Error Handling Strategies
Jet may experience errors on multiple levels:
- on the cluster level: nodes can be removed from or added to the cluster at any given time, due to, for example, internal errors or loss of networking
- on the integration level: a variety of I/O errors, e.g., network or remote service failures
- on the job level:
- input data errors (e.g., unexpected null values, out-of-range dates, malformed JSON documents)
- coding error (e.g., filtering lambdas throwing
NullPointerException
, stateful mapping code containing memory leaks)
The following sections discuss options and best practices you can use on all these levels (except the cluster level, which we cover in the section on fault tolerance).
Integration Level
Sources & Sinks
Sources and Sinks are Jet's points of contact with external data stores. Their various types have specific characteristics which enable error handling strategies only applicable to them.
For example, our Change Data Capture sources can attempt to reconnect automatically whenever they lose connection to the databases they monitor, so for intermittent network failures, their owner jobs don't need to fail.
To see the failure handling options of a given source or sink, consult its Javadoc.
In-Memory Data Structures
Jet comes out of the box with some in-memory distributed data structures which can be used as a data source or a sink. These are hosted by Hazelcast clusters, which can be the same as the one Jet runs on or separate, remote ones.
In this case, a large portion of error handling (for example, communications failures with the remote cluster, but not just those) is handled transparently to Jet, by the Hazelcast cluster itself. For further details and configuration options, read the relevant section in the Hazelcast manual.
Job Level
The primary way of dealing with errors at the job level in Jet is to make the jobs themselves independent of each other. In a Jet cluster, there is an arbitrary number of independent jobs running in parallel. Jet ensures that these jobs do not interact in any way, and one's failure does not lead to any consequences for the others.
The concern of error handling becomes: what happens to a job once it encounters a problem. By default, Jet fails a job that has thrown an error, but what one can do with such a failed job afterward is the interesting part.
Jobs Without Mutable State
For many streaming jobs, specifically the ones which don't have any processing guarantee configured, the pipeline definition and the job config are the only parts we can identify as state, and those are immutable.
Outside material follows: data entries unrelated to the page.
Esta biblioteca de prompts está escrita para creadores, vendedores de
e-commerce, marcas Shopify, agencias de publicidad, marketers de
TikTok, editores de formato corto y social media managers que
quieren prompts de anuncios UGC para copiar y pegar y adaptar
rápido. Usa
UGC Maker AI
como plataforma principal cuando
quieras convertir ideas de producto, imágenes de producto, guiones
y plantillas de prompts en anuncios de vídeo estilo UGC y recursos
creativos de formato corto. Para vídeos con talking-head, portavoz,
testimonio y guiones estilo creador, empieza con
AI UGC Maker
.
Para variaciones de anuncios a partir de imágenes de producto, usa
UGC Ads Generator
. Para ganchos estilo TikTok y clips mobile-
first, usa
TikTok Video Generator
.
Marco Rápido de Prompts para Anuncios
One option for dealing with failure in immutable-state jobs is simply restarting them (once the cause of the failure has been addressed). Restarted streaming jobs lacking mutable state can just resume processing the input data flow from the current point in time.
Batch jobs don't strictly fall into this immutable-state category, but the generic, reliable way of dealing with their error in Jet right now is also restarting them from the beginning and having them completely reprocess their input.
Processing Guarantees
Streaming jobs with mutable state, those with a processing guarantee set, achieve fault tolerance (cluster level error handling, in terms of this guide) by periodically saving recovery snapshots. When such a job fails, not only does its execution stop but also its snapshots get deleted. This makes it impossible to resume it without loss.
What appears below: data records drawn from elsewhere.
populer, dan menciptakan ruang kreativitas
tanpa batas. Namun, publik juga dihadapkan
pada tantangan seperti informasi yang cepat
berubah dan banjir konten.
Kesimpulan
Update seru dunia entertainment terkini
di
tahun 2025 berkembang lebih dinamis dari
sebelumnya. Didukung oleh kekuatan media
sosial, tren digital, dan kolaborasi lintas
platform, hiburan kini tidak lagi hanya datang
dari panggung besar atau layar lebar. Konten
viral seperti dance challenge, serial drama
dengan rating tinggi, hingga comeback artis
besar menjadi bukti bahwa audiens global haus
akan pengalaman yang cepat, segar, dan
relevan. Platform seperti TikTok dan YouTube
To cope with this situation, you can configure a job to be suspended in
the case of a failure, instead of failing completely. For details see
JobConfig.setSuspendOnFailure
and
Job.getSuspensionCause
.
Note: this option was introduced in Hazelcast Jet 4.3. In order to preserve the behavior from older versions, it is not the default, so it must be enabled explicitly.
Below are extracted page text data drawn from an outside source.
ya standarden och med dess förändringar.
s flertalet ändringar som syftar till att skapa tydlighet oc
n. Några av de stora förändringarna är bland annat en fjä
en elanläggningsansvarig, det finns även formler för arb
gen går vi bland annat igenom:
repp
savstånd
A job in the suspended state has preserved its snapshot, and you can resume it without loss once you have addressed the root cause of the failure.
In the open-source version of Jet this scenario is limited to fixing the input data by some external means and then simply resuming the job via the client API.
The Enterprise version of Jet has the added option of job upgrades. In that case you can:
- export the latest snapshot
- update the pipeline, if needed, for example, to cope with unexpected data
- resubmit a new job based on the exported snapshot and the updated pipeline
One caveat of the suspend-on-failure feature is that the latest snapshot is not a "failure snapshot." Jet can't take a full snapshot right at the moment of the failure, because its processors can produce accurate snapshots only when in a healthy state. Instead, Jet simply keeps the latest periodic snapshot it created. Even so, the recovery procedure preserves the at-least-once guarantee.